== SELECTION ==
==========
Multiply 0,5?

[Miqeh]

Hello

I would be happy if some one could help me with this little problem:

Each "day" the variable grows double so big as it was before, and it started out as 0,5
That means 0,5 goes 1 goes 2 goes 4 goes 8 and so on.
But i want a formula that can solve it, like i just put in how many days, and then the formula tells me what amount the variabel reaches at that amount of days.
Like day 4 Is 4
And day 7 is 32
It's hard to explain for me, but one of the variables is the "day" counter, and the other one is the "number" That has to be doubled each day, and that "number" starts on 0.5

Please tell me a easy way of doing that

 

[Denis]

d = days

answer: 2^(d-1)

 

[mmm4444bot]

2^(d - 2)

where d is day: 1, 2, 3, ...

 

[Miqeh]

It's hard to explain for me, but one of the variables is the "day" counter, and the other one is the "number" That has to be doubled each day, and that "number" starts on 0.5

 

[chrisr]

\(\displaystyle Number\ is\ n.\)

\(\displaystyle After\ 1\ day,\ n\ has\ doubled\ to\ 2n=2^1n.\)

\(\displaystyle After\ 2\ days,\ 2n\ has\ doubled\ to\ 4n=2^2n.\)

\(\displaystyle After\ 3\ days,\ 4n\ has\ doubled\ to\ 8n=2^3n\)

The pattern is.....

the power of 2 is the number of elapsed days from the start.

 

[Denis]

I'm sticking with 2^(d-1)

d
0 : 1/2
1 : 1
2 : 2
3 : 4
4 : 8
5: 16
....

 

[chrisr]

Given your value for n, Miqeh,
I'm backing up Denis.

The final answer and the number of days are variable.
The answer is variable because the number of days are variable.
==========
== DATASET CONTENT ==
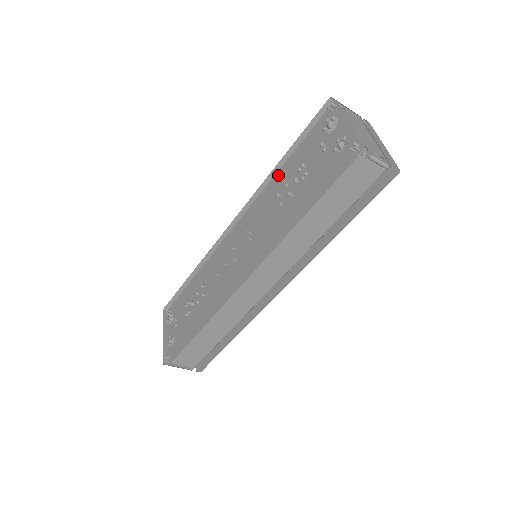
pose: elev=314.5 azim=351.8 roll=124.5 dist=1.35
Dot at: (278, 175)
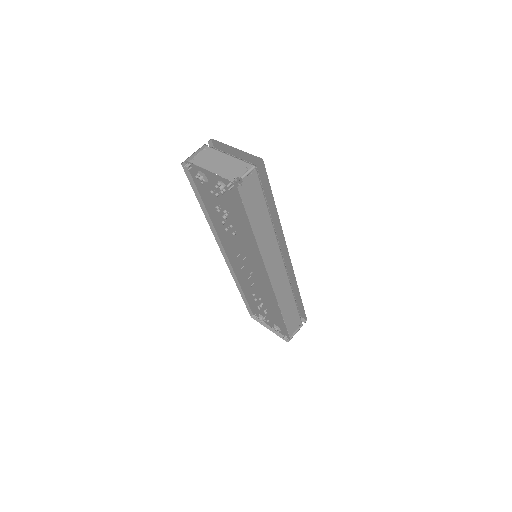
==========
== WHAT THE EXERCISE ASKS ==
State the formula that mmm4444bot proposes in the forum thread above.

== FULL SOLUTION ==
2^(d - 2), where d is the day: 1, 2, 3, ...